* Reading passage:
● ● ● ● ● ● ●

The 524,000 number was roughly in line with the 525,000 forecast by economists surveyed by However, many on Wall Street had thought the number might be even higher, after a report earlier this week showed the private sector lost 693,000 jobs in December.

The unemployment rate, generated by a separate survey, rose to 7.2% from a revised 6.8% in November. Economists thought it would rise to 7%.

"There's just nothing good in the report," said Bill Stone, chief investment strategist at PNC Financial Services Group.

"I guess the one positive, and the reason that the market isn't down even more, is that although the payrolls number was basically in line with the consensus, there were rumors that the number would be a lot worse," Stone said.

Stocks rallied through the end of an otherwise abysmal 2008 as investors bet that a new year and new administration will help turn the economy around. While that optimism hasn't disappeared, it has been challenged by a series of poor corporate and economic reports recently.

● ● ● ● ● ● ●

* Information supplied:

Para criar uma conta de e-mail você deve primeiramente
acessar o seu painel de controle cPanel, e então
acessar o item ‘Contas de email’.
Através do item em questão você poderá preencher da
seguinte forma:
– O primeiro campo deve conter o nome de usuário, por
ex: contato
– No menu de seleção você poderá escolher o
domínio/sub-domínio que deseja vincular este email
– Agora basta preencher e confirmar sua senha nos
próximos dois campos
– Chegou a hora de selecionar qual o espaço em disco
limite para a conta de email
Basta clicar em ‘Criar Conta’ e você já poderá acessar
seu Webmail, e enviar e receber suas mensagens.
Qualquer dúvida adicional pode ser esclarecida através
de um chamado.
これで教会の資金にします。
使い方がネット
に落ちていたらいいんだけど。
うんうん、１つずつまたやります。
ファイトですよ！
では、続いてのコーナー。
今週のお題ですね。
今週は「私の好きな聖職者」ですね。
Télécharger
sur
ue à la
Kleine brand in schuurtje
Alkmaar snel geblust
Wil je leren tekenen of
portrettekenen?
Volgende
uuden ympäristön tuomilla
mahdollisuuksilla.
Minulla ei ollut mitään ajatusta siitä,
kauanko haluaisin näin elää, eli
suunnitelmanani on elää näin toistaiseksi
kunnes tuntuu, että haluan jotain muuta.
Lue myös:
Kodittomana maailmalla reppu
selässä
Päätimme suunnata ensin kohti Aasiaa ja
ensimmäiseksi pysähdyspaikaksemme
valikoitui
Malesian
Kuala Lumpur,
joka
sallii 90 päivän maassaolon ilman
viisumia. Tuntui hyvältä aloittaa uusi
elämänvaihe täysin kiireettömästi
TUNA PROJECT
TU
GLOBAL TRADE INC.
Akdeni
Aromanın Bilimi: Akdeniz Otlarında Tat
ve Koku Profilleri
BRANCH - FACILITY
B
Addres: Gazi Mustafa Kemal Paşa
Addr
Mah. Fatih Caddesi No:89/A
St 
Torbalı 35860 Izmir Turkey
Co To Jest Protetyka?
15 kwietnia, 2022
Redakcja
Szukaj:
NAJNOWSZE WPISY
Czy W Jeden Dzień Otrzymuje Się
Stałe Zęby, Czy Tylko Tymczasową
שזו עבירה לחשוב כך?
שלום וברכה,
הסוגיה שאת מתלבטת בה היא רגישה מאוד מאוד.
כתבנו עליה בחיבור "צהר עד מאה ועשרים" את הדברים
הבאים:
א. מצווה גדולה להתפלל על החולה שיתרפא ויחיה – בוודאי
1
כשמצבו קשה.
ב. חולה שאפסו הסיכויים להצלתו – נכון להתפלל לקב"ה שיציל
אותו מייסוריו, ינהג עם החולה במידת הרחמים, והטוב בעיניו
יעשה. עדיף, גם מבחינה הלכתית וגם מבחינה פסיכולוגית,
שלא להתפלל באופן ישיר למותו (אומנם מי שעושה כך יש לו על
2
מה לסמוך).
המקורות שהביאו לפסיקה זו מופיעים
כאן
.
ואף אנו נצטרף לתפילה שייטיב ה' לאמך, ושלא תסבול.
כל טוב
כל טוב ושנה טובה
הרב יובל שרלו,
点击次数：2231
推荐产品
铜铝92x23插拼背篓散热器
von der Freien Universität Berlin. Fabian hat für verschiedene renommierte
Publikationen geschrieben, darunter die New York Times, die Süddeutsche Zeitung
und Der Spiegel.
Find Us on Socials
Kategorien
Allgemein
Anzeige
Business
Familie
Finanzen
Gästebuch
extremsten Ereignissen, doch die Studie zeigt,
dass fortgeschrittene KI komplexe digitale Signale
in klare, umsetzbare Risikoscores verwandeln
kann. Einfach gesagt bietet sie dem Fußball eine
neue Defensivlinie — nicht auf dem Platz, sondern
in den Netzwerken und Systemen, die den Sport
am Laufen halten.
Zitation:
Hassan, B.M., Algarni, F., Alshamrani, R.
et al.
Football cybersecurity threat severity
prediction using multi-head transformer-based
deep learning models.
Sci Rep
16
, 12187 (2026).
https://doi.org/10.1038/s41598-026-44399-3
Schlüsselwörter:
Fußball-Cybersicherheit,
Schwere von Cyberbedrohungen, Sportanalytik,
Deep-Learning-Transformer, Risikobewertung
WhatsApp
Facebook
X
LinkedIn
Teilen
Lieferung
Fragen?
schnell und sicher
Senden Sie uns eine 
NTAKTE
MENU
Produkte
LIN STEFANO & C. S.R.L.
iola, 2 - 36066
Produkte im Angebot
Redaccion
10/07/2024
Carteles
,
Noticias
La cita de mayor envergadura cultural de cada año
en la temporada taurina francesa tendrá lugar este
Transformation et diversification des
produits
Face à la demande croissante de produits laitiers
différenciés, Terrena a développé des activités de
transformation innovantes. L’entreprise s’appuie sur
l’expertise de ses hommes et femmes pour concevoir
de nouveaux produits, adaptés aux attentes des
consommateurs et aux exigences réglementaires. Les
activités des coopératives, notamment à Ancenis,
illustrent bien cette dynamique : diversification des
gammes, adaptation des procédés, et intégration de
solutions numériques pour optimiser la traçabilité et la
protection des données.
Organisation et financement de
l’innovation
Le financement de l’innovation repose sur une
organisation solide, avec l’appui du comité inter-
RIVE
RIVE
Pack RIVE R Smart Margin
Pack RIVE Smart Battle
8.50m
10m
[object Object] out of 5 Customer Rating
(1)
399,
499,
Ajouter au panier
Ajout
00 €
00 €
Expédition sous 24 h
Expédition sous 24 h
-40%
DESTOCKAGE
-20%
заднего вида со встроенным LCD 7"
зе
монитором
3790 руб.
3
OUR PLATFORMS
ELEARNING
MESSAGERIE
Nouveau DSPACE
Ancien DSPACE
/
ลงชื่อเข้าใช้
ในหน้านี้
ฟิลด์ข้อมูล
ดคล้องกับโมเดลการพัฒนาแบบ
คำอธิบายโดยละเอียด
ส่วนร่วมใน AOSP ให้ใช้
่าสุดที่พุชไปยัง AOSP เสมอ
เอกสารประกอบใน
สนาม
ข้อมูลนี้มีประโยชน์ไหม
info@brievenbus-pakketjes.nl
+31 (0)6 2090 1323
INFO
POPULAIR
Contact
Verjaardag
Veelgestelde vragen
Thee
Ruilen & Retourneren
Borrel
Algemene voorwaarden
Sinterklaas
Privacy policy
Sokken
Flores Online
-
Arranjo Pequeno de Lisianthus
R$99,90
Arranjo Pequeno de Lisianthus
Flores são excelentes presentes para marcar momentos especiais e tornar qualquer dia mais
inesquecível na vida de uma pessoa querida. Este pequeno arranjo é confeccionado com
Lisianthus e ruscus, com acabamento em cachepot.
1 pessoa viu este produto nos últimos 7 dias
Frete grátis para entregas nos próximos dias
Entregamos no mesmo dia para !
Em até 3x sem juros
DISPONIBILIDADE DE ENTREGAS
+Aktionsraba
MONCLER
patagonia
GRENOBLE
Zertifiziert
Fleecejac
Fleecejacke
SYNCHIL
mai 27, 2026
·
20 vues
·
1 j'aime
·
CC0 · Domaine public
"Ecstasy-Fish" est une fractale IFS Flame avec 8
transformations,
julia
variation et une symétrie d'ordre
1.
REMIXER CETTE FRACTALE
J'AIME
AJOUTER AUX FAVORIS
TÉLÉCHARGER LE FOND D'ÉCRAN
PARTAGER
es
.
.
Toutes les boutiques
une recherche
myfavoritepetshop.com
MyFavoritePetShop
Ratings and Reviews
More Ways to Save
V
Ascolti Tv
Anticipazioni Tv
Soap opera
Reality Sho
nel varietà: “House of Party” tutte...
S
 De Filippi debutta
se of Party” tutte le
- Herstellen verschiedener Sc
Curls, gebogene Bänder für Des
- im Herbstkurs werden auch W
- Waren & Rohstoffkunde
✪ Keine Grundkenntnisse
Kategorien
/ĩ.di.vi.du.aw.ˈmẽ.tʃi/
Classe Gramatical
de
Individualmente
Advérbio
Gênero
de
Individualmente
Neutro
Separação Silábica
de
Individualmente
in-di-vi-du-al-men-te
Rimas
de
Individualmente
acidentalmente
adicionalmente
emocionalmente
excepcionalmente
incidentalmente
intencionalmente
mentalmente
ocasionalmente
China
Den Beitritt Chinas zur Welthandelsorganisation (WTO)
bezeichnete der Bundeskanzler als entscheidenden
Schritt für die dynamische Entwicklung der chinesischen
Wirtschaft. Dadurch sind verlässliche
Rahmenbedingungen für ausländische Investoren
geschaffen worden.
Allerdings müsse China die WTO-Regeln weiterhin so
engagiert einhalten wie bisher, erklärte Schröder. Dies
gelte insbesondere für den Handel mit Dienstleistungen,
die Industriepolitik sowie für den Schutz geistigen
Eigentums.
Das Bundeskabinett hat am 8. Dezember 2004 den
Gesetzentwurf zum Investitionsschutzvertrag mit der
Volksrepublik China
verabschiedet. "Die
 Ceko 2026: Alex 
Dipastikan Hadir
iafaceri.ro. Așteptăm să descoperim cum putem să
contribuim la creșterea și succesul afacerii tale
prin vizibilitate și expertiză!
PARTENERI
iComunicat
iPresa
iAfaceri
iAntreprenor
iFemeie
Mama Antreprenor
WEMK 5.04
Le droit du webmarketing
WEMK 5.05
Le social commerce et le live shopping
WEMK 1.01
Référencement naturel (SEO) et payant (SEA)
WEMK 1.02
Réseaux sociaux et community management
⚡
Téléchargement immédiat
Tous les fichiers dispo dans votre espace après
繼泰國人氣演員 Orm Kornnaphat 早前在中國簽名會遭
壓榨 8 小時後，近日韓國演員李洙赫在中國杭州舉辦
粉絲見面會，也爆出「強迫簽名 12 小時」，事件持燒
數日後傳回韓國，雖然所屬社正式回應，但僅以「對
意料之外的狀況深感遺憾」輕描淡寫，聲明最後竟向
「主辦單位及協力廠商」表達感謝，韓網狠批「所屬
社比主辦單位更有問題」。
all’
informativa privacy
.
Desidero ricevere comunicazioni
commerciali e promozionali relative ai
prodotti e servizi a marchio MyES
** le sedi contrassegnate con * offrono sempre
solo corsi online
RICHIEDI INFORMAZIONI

● ● ● ● ● ● ●

* Parts of the exercise:
• A. In the jobs report excerpt, what position does Bill Stone hold?
• B. List every percentage figure that appears in the jobs report excerpt.
• C. Retype the stretch of the jobs report excerpt from "The unemployment rate, generated" through "Financial Services Group.".

* Task answers:
• A. He is chief investment strategist at PNC Financial Services Group.

• B. 7.2%, 6.8%, 7%

• C.
The unemployment rate, generated by a separate survey, rose to 7.2% from a revised 6.8% in November. Economists thought it would rise to 7%.

"There's just nothing good in the report," said Bill Stone, chief investment strategist at PNC Financial Services Group.